Bend, Don't Break
Friends of mine have struggled for years to get pregnant. They've wanted children since I've known them and have tried every known approach, from holistic to clinical.
I recently had coffee with the dad-in-waiting, and we discussed their challenges over the years. He shared a little about the moments of despair and how close they've come to giving up. It has consumed them and become a source of stress that impacts everything else – work, friendships, social life, everything.
But they are still hopeful. Optimistic, even. Despite the challenges, they still believe they will have a kid one day. And, towards the end of our chat, with a wry smile my friend said, "Turns out we can handle more than we thought."
As I write this, I'm nearing another birthday. I tend to get reflective around birthdays. The reflection isn't related to aging (I've never felt better), but because it's a convenient checkpoint. New Year's is loaded with residual holiday stress (and a few extra pounds from six weeks of eating, drinking, and poor sleep), so I don't find it useful to try to take stock of the year in January. I'm fortunate that my birthday falls in the spring, when renewal and optimism tend to bubble up anyway.
Reflecting on this year, it's been... A Year.
This time a year ago, I was working remotely for a firm in DC with plans to relocate with my family. We had financing lined up, a realtor looking at houses, and friends who wanted to buy our current home. We shared the news with friends who universally supported us and family who less-than-universally supported us. We were looking into movers and thinking through a packing strategy, all while handling the daily grind of work and raising twin toddlers.
Life was standard for white-collar 30-somethings. Daycare, work, rinse, and repeat. Survive the week, check off to-dos on the weekend, and try to find some time to unwind.
Fast-forward a year, and things are a little different. We opted to stay in Columbus to support my wife's career, I left my job, and I'm now a full-time dad.
I went from dealing with typical work and career headaches to very atypical headaches. In place of Zoom calls, networking events, and client presentations, I mediate fights over action figures, battle through resistance to cleaning up toys, and attempt to persuade kids that dropping trou to pee in front of everyone at the playground isn't okay.
Parenting is hard under the best of circumstances and can be insufferable under anything less. In a desk job, covering a rough night of sleep or an extra beer at happy hour is easy – plan a quiet work day and grab an extra cup of coffee. As a full-time dad, I've learned the hard way that energy management is crucial, and I've had to change diet, sleep, and exercise to maintain energy levels.
Some family members still resent the DC relocation, and pulling the plug on the move wasn't helpful to our marriage.
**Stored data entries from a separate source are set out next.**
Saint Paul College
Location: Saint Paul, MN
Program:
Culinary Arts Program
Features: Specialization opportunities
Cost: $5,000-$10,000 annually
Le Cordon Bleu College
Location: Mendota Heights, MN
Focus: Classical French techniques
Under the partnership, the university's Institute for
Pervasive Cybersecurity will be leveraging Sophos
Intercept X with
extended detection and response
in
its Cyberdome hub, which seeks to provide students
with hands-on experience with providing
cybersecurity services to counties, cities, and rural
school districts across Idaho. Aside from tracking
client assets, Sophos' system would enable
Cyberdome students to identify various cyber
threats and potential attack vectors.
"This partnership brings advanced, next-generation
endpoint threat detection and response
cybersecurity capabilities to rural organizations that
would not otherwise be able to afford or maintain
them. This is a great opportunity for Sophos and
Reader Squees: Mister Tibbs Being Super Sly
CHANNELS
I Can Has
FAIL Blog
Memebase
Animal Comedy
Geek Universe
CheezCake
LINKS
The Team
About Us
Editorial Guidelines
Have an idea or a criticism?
Add in mourning the (temporary) death of my identity as Ambitious Professional, and there have been some hard times in the past year.
But as I round into another year, the boys and I have a rhythm and plan to spend our summer together at the pool and driving range. I'm much more confident handling them solo and am amazed at how personable and outgoing they are (maybe too outgoing, in the case of peeing in front of everyone at the playground).
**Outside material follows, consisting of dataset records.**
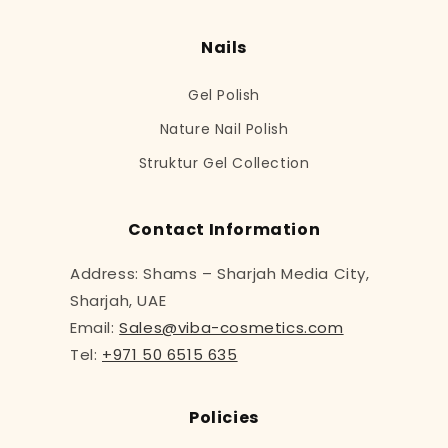
Nails
Gel Polish
Nature Nail Polish
Struktur Gel Collection
Contact Information
Address: Shams – Sharjah Media City,
Sharjah, UAE
Email:
Sales@viba-cosmetics.com
Tel:
+971 50 6515 635
Policies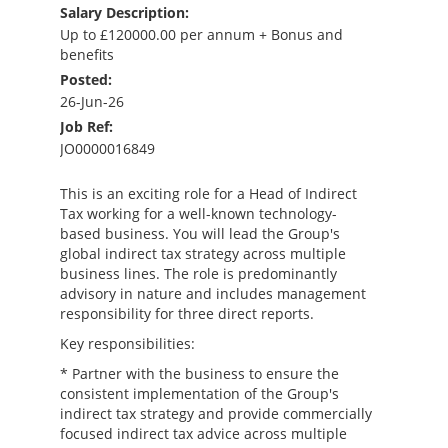
Salary Description:
Up to £120000.00 per annum + Bonus and
benefits
Posted:
26-Jun-26
Job Ref:
JO0000016849
This is an exciting role for a Head of Indirect
Tax working for a well-known technology-
based business. You will lead the Group's
global indirect tax strategy across multiple
business lines. The role is predominantly
advisory in nature and includes management
responsibility for three direct reports.
Key responsibilities:
* Partner with the business to ensure the
consistent implementation of the Group's
indirect tax strategy and provide commercially
focused indirect tax advice across multiple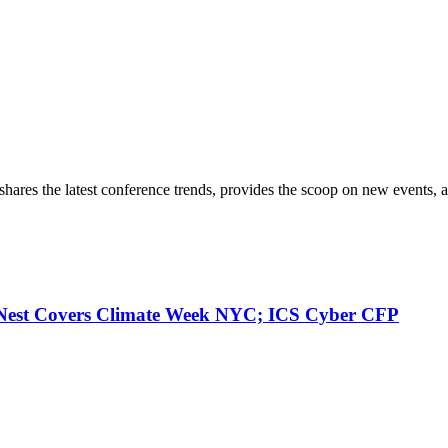
hares the latest conference trends, provides the scoop on new events, a
 Nest Covers Climate Week NYC; ICS Cyber CFP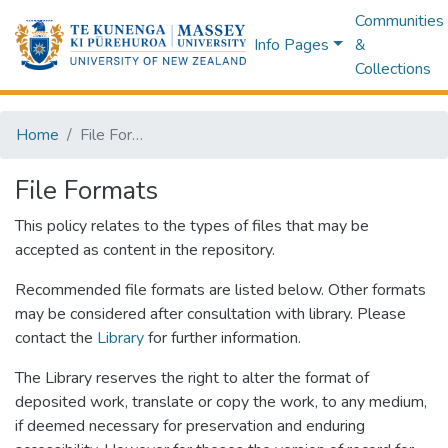
Communities
Info Pages
&
Collections
Home
File Formats
File Formats
This policy relates to the types of files that may be
accepted as content in the repository.
Recommended file formats are listed below. Other formats
may be considered after consultation with library. Please
contact the
Library
for further information.
The Library reserves the right to alter the format of
deposited work, translate or copy the work, to any medium,
if deemed necessary for preservation and enduring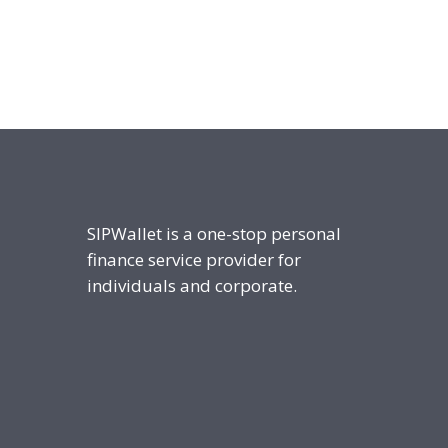
SIPWallet is a one-stop personal
finance service provider for
individuals and corporate.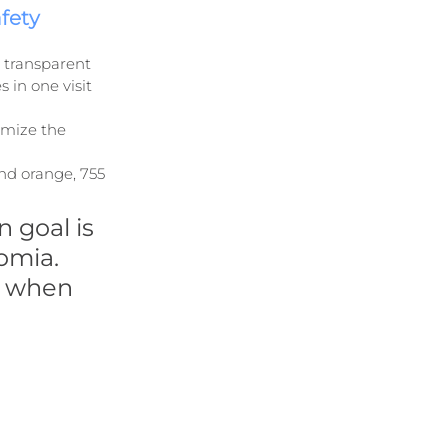
fety
e transparent 
in one visit 
imize the 
nd orange, 755 
 goal is 
omia. 
y when 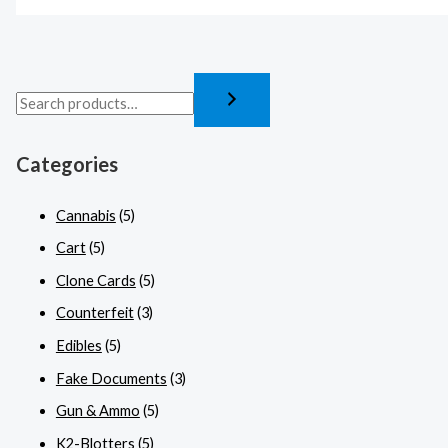
Categories
Cannabis
(5)
Cart
(5)
Clone Cards
(5)
Counterfeit
(3)
Edibles
(5)
Fake Documents
(3)
Gun & Ammo
(5)
K2-Blotters
(5)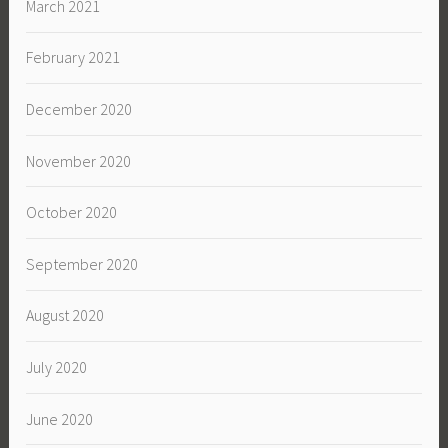
March 2021
February 2021
December 2020
November 2020
October 2020
September 2020
August 2020
July 2020
June 2020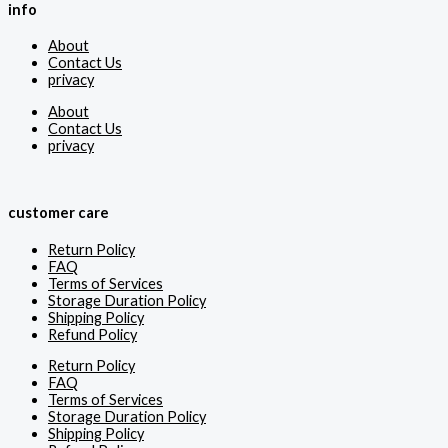
info
About
Contact Us
privacy
About
Contact Us
privacy
customer care
Return Policy
FAQ
Terms of Services
Storage Duration Policy
Shipping Policy
Refund Policy
Return Policy
FAQ
Terms of Services
Storage Duration Policy
Shipping Policy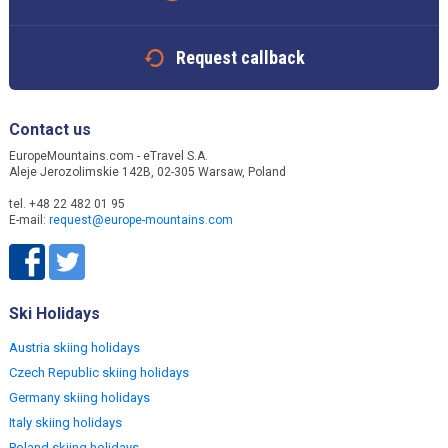
Request callback
Contact us
EuropeMountains.com - eTravel S.A.
Aleje Jerozolimskie 142B, 02-305 Warsaw, Poland
tel. +48 22 482 01 95
E-mail:
request@europe-mountains.com
Ski Holidays
Austria skiing holidays
Czech Republic skiing holidays
Germany skiing holidays
Italy skiing holidays
Poland skiing holidays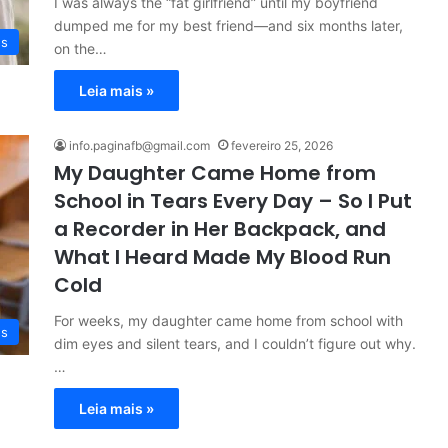
I was always the “fat girlfriend” until my boyfriend
dumped me for my best friend—and six months later,
es
on the…
Leia mais »
info.paginafb@gmail.com
fevereiro 25, 2026
My Daughter Came Home from
School in Tears Every Day – So I Put
a Recorder in Her Backpack, and
What I Heard Made My Blood Run
Cold
For weeks, my daughter came home from school with
es
dim eyes and silent tears, and I couldn’t figure out why.
…
Leia mais »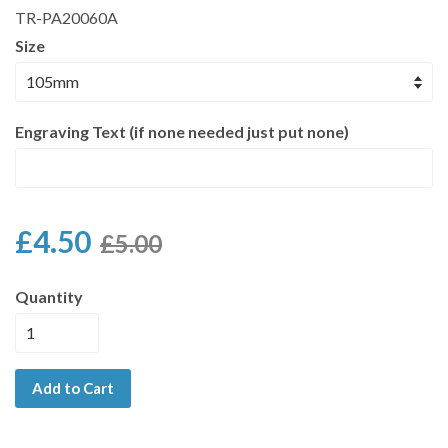
TR-PA20060A
Size
Engraving Text (if none needed just put none)
£4.50
£5.00
Quantity
Add to Cart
We now know where we'll live for the foreseeable future, which beats the uncertainty we faced last year. I've re-examined the role I want work to play in my life, and while it's important and I still have career ambition, I don't plan to let it dominate my attention and energy levels like it used to.
I've gotten to take the boys to weekday lunches with their grandparents. My wife built the foundation for career success and she will positively impact our community for years. I've always liked to cook, but have learned to make a killer crock pot or sous vide dinner while juggling the other duties of a domestic god.
In a year of uncertainty and stress, we're in a great place with the perspective of and gratitude for what we have. We bent but didn't break.
Turns out we can handle more than we thought.